» Brief
When a line in the records contains the string "linejoin", copy that line.

-- Data for processing follows --

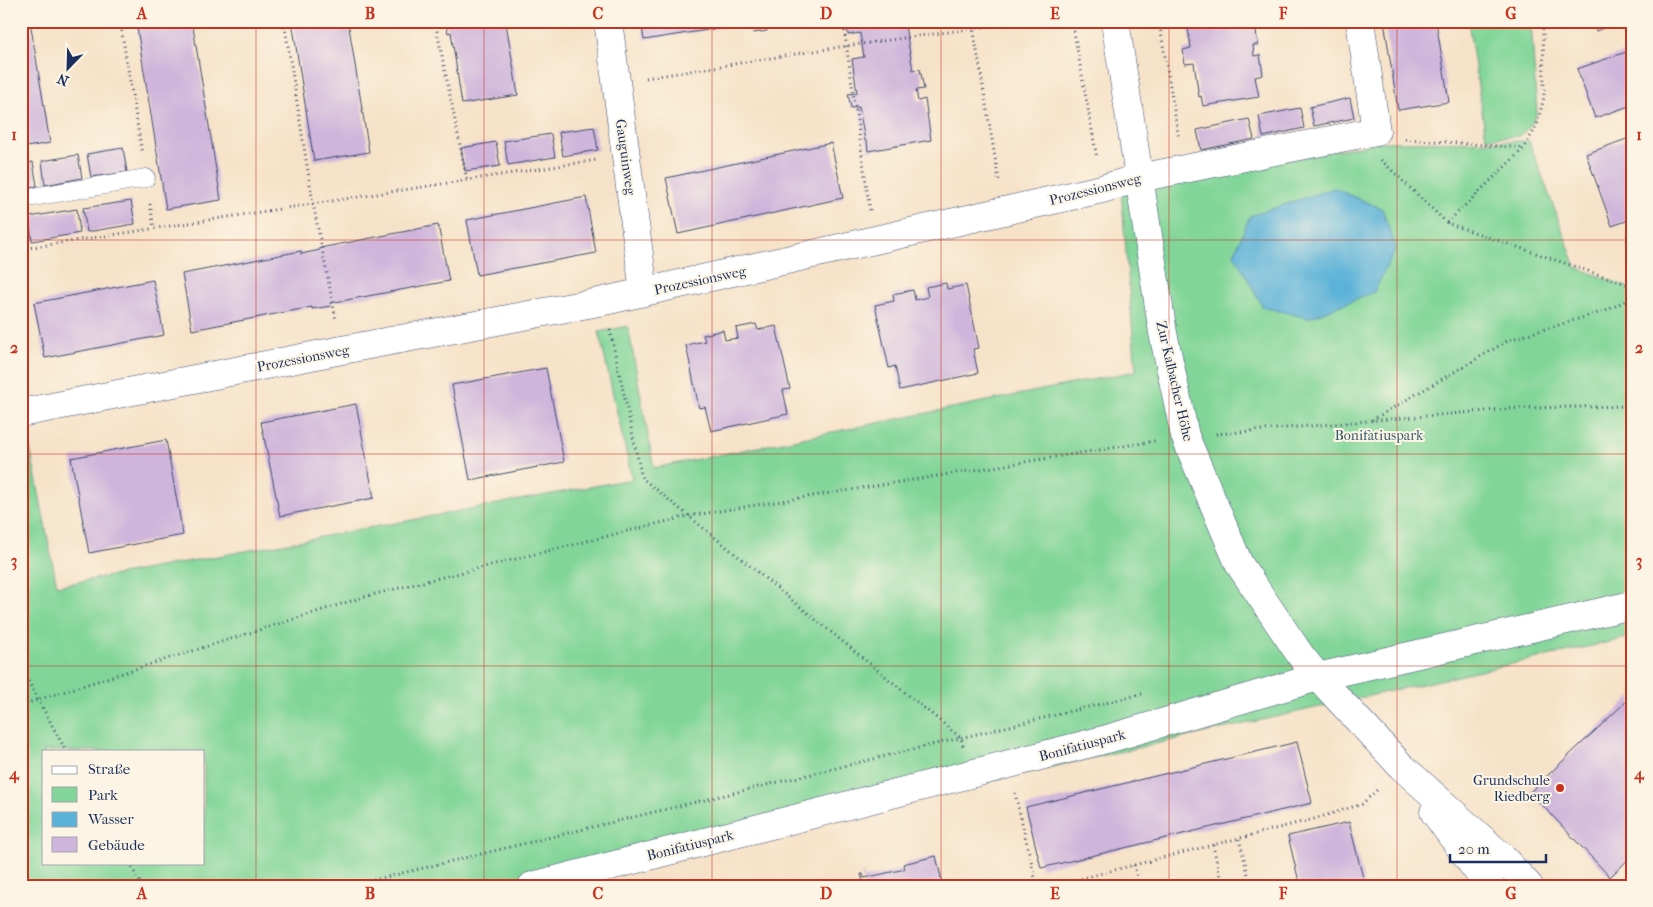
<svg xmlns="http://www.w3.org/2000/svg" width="1653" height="907" font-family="'IM FELL French Canon',serif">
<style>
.green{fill:#81d598;stroke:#4e827b;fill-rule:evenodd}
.water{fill:#5bb2d8;stroke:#3b709b}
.building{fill:#cfb5db}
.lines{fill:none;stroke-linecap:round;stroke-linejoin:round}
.lane-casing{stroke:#3c4a6e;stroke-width:19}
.street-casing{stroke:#3c4a6e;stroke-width:29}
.path{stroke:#3c4a6e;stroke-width:3;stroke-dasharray:1 4;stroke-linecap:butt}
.lane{stroke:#fff;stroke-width:18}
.street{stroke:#fff;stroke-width:28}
.grid{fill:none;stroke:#c8321e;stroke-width:1;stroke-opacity:0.55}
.poi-dot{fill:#c8321e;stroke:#fcf5e5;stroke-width:2}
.labels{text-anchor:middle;stroke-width:4;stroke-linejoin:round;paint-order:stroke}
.street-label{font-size:14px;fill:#1b2f5e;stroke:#fcf5e5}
.park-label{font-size:14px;fill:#34586c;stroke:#fcf5e5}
.poi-label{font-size:14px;fill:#1b2f5e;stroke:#fcf5e5;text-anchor:end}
.neatline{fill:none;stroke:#c8321e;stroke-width:2}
.grid-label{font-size:16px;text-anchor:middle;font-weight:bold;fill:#c8321e}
</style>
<rect width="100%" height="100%" fill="#fcf5e5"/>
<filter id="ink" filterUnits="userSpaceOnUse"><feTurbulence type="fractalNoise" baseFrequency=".02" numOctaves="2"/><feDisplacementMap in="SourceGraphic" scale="10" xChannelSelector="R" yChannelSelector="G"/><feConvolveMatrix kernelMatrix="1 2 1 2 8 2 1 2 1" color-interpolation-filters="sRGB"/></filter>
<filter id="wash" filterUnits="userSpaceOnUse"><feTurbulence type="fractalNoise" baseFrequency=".0096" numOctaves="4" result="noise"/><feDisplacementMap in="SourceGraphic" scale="20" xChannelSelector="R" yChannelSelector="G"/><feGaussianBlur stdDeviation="1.12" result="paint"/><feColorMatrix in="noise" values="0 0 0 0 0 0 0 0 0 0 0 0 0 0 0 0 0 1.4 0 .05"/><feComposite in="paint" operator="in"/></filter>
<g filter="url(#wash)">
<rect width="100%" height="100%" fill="#f6e2c8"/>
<path class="green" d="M 1468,21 L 1531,21 L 1537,113 L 1531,125 L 1520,136 L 1486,138 Z
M 1529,141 L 1576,267 L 1632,289 L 1632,637 L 521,886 L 21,886 L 21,444 L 29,442 L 57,586 L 632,479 L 599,332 L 628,326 L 654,468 L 1136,371 L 1121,191 L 1380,142 ZM 44,751 L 204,751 L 204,863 L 44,863 Z"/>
<path class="water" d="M 1334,188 L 1382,209 L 1396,248 L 1374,292 L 1308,318 L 1263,307 L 1234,254 L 1250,216 Z"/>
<g id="blocks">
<path class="building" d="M 21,21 L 30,21 L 50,143 L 21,148 Z
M 136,21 L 192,21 L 221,200 L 166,209 Z
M 292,21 L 348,21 L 369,152 L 314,161 Z
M 446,21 L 504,21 L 504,23 L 506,23 L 518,95 L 462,104 L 451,32 L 448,33 Z
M 641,21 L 765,21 L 767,31 L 753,33 L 751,23 L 644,40 Z
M 846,21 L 912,21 L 913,24 L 905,26 L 913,70 L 920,69 L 924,89 L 916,90 L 918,101 L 925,99 L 931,140 L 868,151 L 867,141 L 865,141 L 859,107 L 851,108 L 848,94 L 857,93 L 852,59 L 864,57 L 860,33 L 848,35 Z
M 1187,21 L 1247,21 L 1247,26 L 1255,24 L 1258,45 L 1253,45 L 1254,56 L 1260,55 L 1263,75 L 1255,77 L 1259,97 L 1203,106 L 1201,96 L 1199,97 L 1194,63 L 1185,64 L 1183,50 L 1191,48 Z
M 1384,21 L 1436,21 L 1449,102 L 1398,110 Z
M 1593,21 L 1621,21 L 1596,31 Z
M 1629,51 L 1632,58 L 1632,105 L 1595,118 L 1577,69 Z
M 1350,98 L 1354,118 L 1314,126 L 1310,107 Z
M 1300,108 L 1304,128 L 1263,137 L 1259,116 Z
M 1249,119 L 1254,139 L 1201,150 L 1197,130 Z
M 594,127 L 598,150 L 563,156 L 559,132 Z
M 551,134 L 555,157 L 508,165 L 504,141 Z
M 1632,137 L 1632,219 L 1612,226 L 1586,154 Z
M 496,142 L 500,166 L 465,171 L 461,148 Z
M 831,143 L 843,198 L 678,234 L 666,178 Z
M 123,148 L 127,172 L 91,177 L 87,154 Z
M 78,155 L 82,178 L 45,185 L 42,161 Z
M 33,162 L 37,186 L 21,188 L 21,164 Z
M 586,197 L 596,253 L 477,275 L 467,220 Z
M 131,201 L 135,224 L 87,232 L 83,208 Z
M 77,209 L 80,233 L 32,241 L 29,217 Z
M 438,225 L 449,281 L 330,303 L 331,306 L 312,309 L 312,307 L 192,330 L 182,274 L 301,251 L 301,254 L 320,250 L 320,248 Z
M 153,280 L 164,335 L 45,358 L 34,303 Z
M 946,283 L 947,289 L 966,285 L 979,348 L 973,349 L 978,373 L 900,390 L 895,366 L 889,368 L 875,305 L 894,301 L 893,294 L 913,290 L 915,300 L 928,297 L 926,287 Z
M 756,324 L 758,330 L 776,326 L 790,389 L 783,390 L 788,414 L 711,431 L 705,407 L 699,408 L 686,345 L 705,341 L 703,335 L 723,330 L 725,340 L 738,338 L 736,328 Z
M 546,368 L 564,462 L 470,480 L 452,385 Z
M 356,404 L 374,498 L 280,516 L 261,422 Z
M 166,440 L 183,535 L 89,553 L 71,458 Z
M 1632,696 L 1632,856 L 1610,877 L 1530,792 Z
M 1297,742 L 1312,803 L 1041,868 L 1026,807 Z
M 1349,822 L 1365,886 L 1300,886 L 1288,836 Z
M 936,856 L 943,886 L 864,886 L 861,874 L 863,874 L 864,878 L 905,869 L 903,864 Z
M 1109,879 L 1111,886 L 1085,886 L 1085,885 Z"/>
</g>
</g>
<g filter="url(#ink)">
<use href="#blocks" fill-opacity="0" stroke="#3c4a6e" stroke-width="1"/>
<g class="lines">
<defs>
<path id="lane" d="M 21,199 L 146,178"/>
<path id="street" d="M 608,21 L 644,292
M 1115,21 L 1163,333 L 1185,436 L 1239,564 L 1301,656 L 1318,677 L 1401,766 L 1500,855 L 1529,886
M 21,413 L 342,350 L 604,301 L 1004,211 L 1102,189 L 1139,178 L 1376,131 L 1360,21
M 1434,812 L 1478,872 L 1491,886
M 532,886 L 1107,739 L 1318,677 L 1632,605"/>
</defs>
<use href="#lane" class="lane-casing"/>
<use href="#street" class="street-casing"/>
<path class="path" d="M 120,21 L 142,153
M 284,21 L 313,203 L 336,320
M 435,21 L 467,180
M 843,21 L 870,211
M 972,21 L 999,181
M 1072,21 L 1097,158
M 1159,21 L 1179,139
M 435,26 L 467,21
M 646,78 L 846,46 L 1028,21
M 1405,139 L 1523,148
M 1381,160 L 1447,223 L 1632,286
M 150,204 L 154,228
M 1447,223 L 1524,148 L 1537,125 L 1544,97 L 1543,21
M 21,249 L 597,160
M 610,330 L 642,478 L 961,738 L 963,746
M 1372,420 L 1509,340 L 1608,310 L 1632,297
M 1216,434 L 1520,408 L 1632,406
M 21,668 L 66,751
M 21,705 L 367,596 L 688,516 L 1155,441
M 1015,793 L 1037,886
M 1239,839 L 1251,886
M 1213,845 L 1222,886
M 130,863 L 142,886
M 1134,865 L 1139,886
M 349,886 L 1146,693
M 1052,886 L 1314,819 L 1362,804 L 1379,788"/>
<use href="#lane" class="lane"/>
<use href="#street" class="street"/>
</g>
</g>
<path class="grid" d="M 256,21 L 256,886M 484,21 L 484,886M 712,21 L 712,886M 941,21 L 941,886M 1169,21 L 1169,886M 1397,21 L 1397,886M 21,240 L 1632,240M 21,454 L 1632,454M 21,666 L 1632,666"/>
<circle class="poi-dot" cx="1560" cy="788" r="5"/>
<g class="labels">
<g class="street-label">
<text transform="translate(626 157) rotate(82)" y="5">Gauguinweg</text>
<text transform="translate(1095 189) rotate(-14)" y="5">Prozessionsweg</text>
<text transform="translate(700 280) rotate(-12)" y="5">Prozessionsweg</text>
<text transform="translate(303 358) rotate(-11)" y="5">Prozessionsweg</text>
<text transform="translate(1175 381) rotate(77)" y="5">Zur Kalbacher Höhe</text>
<text transform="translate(1082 745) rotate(-15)" y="5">Bonifatiuspark</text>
<text transform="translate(690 845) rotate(-14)" y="5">Bonifatiuspark</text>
</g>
<g class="park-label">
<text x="1379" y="440">Bonifatiuspark</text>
</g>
<g class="poi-label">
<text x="1550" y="785">Grundschule<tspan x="1550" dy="16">Riedberg</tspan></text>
</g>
</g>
<rect width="1653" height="907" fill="none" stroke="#fcf5e5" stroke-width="55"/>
<rect x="42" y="750" width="162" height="115" fill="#fcf5e5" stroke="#a2a6af"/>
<rect x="52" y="766" width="25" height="8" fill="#ffffff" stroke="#a2a6af"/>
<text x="88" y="774" font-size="15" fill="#1b2f5e">Straße</text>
<rect x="52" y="787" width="25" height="15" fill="#81d598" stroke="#a2a6af"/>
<text x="88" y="800" font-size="15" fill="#1b2f5e">Park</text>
<rect x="52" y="812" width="25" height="15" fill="#5bb2d8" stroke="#a2a6af"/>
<text x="88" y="824" font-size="15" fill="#1b2f5e">Wasser</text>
<rect x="52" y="837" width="25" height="15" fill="#cfb5db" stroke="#a2a6af"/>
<text x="88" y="850" font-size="15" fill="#1b2f5e">Gebäude</text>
<g transform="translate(68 68) rotate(203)" stroke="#fcf5e5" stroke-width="4" paint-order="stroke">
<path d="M0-4L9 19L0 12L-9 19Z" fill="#1b2f5e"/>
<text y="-8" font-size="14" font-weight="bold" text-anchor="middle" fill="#1b2f5e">N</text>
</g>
<path d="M1450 854v8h96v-8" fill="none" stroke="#1b2f5e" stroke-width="2.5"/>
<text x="1458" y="854" font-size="15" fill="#1b2f5e" stroke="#fcf5e5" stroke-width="4" paint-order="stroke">20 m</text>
<rect x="28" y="28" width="1598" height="852" class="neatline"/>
<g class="grid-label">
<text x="142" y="19">A</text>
<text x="370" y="19">B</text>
<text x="598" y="19">C</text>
<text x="826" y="19">D</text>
<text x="1055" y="19">E</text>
<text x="1283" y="19">F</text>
<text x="1511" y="19">G</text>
<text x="14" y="140">1</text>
<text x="1639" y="140">1</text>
<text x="14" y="353">2</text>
<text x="1639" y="353">2</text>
<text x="14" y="566">3</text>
<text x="1639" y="566">3</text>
<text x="14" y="779">4</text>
<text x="1639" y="779">4</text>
<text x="142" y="899">A</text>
<text x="370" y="899">B</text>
<text x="598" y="899">C</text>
<text x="826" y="899">D</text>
<text x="1055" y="899">E</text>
<text x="1283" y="899">F</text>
<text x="1511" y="899">G</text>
</g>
</svg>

-- Data for processing concluded --

» Exercise answer
.lines{fill:none;stroke-linecap:round;stroke-linejoin:round}
.labels{text-anchor:middle;stroke-width:4;stroke-linejoin:round;paint-order:stroke}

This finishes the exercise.